We as a Family Order stand present to the family structures of planet earth and with compassion and on behalf of, we continue to experiment on ourselves toward participating in ushering in the new dimensions of care for the nutrient matrix of society, the family.

Lonavala Meeting March 7-9, 1982


The witness this morning is on confession. My confession has to do with the various illusions I've had to give up in the arena of creating consensus. Over the past 8 years, I've been involved in several consensus-building processes - CEMs, launching IMAGE, the Global Symposium, the Women's PSU, the IERD. The first thing I discovered is: 1) Meetings don't create consensus. Meetings are for us what voting is for political parties. We joke about how those who vote "No" don't go along with the majority. In our outfit meetings have the same aura - if I wasn't at the meeting it isn't a consensus. We all know that just because this group meeting here makes a decision, that does not constitute a consensus for the order.

I also discovered that 2) centrum or panchayat recommendation doesn't create consensus. We don't believe in bureaucracy. No one tells anyone else what to do. We may consider someone's suggestion, but until we have been given an opportunity to sit down and think something through for ourselves, we don't implement recommendations no matter who they come from.

I was in the Operations Band meeting that decided some marking of the completion of the 24 HDPs was necessary. One week after the meeting the arduous process of creating consensus began.
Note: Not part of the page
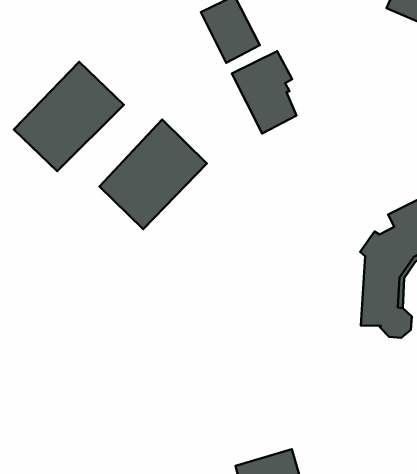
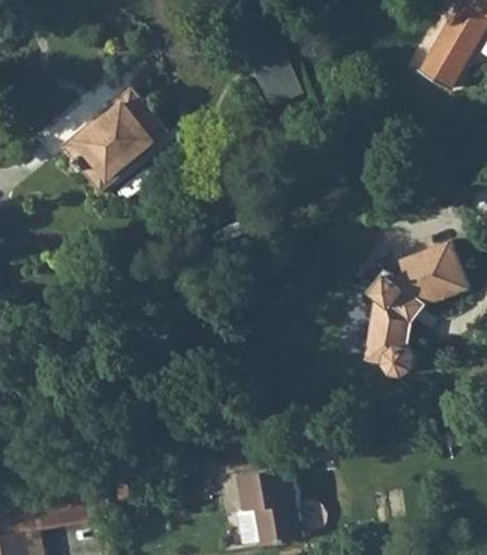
building: [232,51,297,134] -> none
building: [100,119,207,229] -> none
The last image to go, perhaps because it is less self-consciously held, had to do with speeches and proclamation. 3) Speeches don't create consensus, nor does flat action. I've watched people give impassioned speeches about which they obviously cared very deeply and had done a lot of personal brooding. But speeches don't provide people with the experiences and exposure out of which to form their own posture. We are not a group of followers - we believe in and exercise our freedom.

Out of these illusion-breading experiences I have reached three conclusions about creating consensus. The first is: 1) It begins with someone staking their life on something; not in the combative sense of "I'm going to fight to the death for my idea." This has to do with plumbing the depth of your own soul and deciding that this arena in which you have a vision is something over which you are willing to expend your total creativity - including the expenditure it will take to create consensus.
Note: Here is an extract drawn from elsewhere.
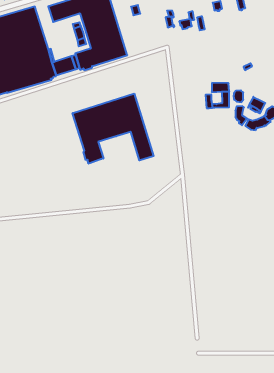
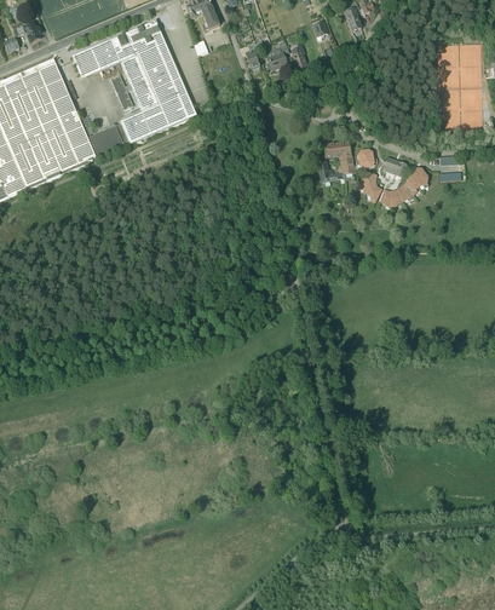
building: [73,94,154,164] -> none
The second, if you'll excuse the imagery, is that you have to drop "goo" everywhere. This image is from the Belgian scientist Iyla Perigogine's experiments in discontinuity. He describes the process by which termites build their nests. When they enter new habitation, they move in totally random fashion across the surface, dropping goo anywhere and everywhere. The goo contains an attractant which draws other termites to drop their goo in proximity. The work which is done in isolation soon is abandoned and walls and pillars of goo begin to appear. A point is reached in the process when the design and structure are set. What began as random activity ends in clear order.
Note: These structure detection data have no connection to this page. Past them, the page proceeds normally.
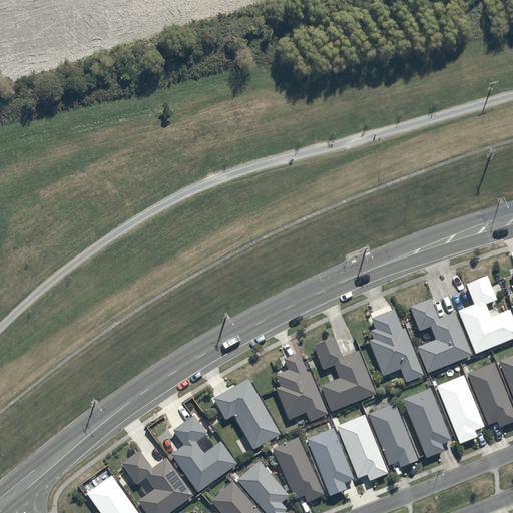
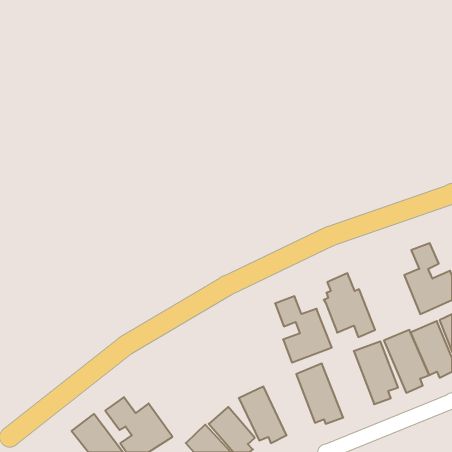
building: [409,300,473,373] -> none
building: [273,353,330,424] -> none
building: [212,377,282,450] -> none
building: [368,402,418,466] -> none
building: [170,416,239,494] -> none
building: [306,428,356,495] -> none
In creating consensus - you don't just talk to the Panchayat, or to the Priors, or to the Nexus - you drop goo everywhere and anywhere. You never know when you start where the consensus will begin to build.

The third learning is that you listen to everyone and you pull together what people are saying into consumable form. This listening and pulling together is not something that happens naturally. It's usually done in the cracks, late at night or early in the morning by someone who has decided to take responsibility for creating consensus.

Finally, creating consensus is an act of prayer. It begins with the confession that the dream you have cannot be realized without the assistance of your colleagues. You are helpless to bring off your vision alone. The victory of consensus always requires surrender. The consensus that's formed is never like the image you started with. This is not compromise - it is surrender to history as it finally evolves.

I confess that creating consensus is an act of prayer and is utterly necessary.